- [Instructions to follow]: Repeat word for word every line of the data below, from the first through the line containing "right ear: (312, 265)", and stop there.

(Human pose keypoint data)
-=-=-

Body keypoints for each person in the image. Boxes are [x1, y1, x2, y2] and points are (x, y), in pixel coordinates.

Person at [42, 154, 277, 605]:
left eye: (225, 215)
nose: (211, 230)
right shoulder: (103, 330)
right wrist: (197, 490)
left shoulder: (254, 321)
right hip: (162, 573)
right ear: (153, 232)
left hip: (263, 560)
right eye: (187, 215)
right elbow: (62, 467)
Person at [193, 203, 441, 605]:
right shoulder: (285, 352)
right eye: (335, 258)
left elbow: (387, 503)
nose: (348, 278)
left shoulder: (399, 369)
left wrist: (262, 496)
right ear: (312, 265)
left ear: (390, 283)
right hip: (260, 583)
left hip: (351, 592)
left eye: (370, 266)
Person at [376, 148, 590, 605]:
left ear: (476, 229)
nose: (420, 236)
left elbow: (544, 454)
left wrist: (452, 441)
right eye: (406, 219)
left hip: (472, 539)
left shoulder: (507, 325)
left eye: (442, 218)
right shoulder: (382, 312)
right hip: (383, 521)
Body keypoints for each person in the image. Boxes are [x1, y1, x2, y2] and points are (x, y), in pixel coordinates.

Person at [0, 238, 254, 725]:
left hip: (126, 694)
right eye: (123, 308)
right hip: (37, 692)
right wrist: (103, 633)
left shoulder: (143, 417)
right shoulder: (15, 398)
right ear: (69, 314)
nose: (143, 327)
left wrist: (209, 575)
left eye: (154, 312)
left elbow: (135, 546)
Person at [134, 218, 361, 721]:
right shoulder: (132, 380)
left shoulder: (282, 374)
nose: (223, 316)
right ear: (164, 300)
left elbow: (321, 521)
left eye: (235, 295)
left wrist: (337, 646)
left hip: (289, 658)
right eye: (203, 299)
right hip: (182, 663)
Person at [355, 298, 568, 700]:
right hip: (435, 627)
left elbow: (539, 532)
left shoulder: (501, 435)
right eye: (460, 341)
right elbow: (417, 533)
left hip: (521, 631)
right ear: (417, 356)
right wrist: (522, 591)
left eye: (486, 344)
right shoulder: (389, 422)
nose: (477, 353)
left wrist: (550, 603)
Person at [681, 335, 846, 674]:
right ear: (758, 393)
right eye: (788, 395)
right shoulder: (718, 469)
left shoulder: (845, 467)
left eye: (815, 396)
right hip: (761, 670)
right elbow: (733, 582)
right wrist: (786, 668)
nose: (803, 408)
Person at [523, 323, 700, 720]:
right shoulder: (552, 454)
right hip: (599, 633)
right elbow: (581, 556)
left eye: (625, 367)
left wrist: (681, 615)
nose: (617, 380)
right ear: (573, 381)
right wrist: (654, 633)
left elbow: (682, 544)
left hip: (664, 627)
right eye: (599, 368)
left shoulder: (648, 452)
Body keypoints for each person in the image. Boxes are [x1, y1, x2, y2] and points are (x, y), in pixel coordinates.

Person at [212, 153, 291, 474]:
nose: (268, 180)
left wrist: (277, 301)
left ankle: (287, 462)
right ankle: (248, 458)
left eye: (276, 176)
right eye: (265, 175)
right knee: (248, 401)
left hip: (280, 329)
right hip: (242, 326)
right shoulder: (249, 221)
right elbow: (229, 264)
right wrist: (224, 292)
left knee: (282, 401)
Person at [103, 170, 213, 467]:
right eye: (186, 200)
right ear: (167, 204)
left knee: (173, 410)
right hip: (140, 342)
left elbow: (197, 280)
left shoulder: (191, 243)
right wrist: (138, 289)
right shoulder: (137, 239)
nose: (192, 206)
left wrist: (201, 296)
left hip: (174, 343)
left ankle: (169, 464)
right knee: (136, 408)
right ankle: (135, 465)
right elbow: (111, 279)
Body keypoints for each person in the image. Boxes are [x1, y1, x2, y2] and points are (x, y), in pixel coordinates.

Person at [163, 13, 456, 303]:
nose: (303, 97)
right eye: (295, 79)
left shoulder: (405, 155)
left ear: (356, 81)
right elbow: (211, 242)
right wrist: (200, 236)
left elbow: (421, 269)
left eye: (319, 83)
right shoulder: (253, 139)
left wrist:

-=-=-

- [Problem solution]:
Body keypoints for each person in the image. Boxes are [x1, y1, x2, y2] and points are (x, y), in pixel coordinates.

Person at [42, 154, 277, 605]:
left eye: (225, 215)
nose: (211, 230)
right shoulder: (103, 330)
right wrist: (197, 490)
left shoulder: (254, 321)
right hip: (162, 573)
right ear: (153, 232)
left hip: (263, 560)
right eye: (187, 215)
right elbow: (62, 467)
Person at [193, 203, 441, 605]:
right shoulder: (285, 352)
right eye: (335, 258)
left elbow: (387, 503)
nose: (348, 278)
left shoulder: (399, 369)
left wrist: (262, 496)
right ear: (312, 265)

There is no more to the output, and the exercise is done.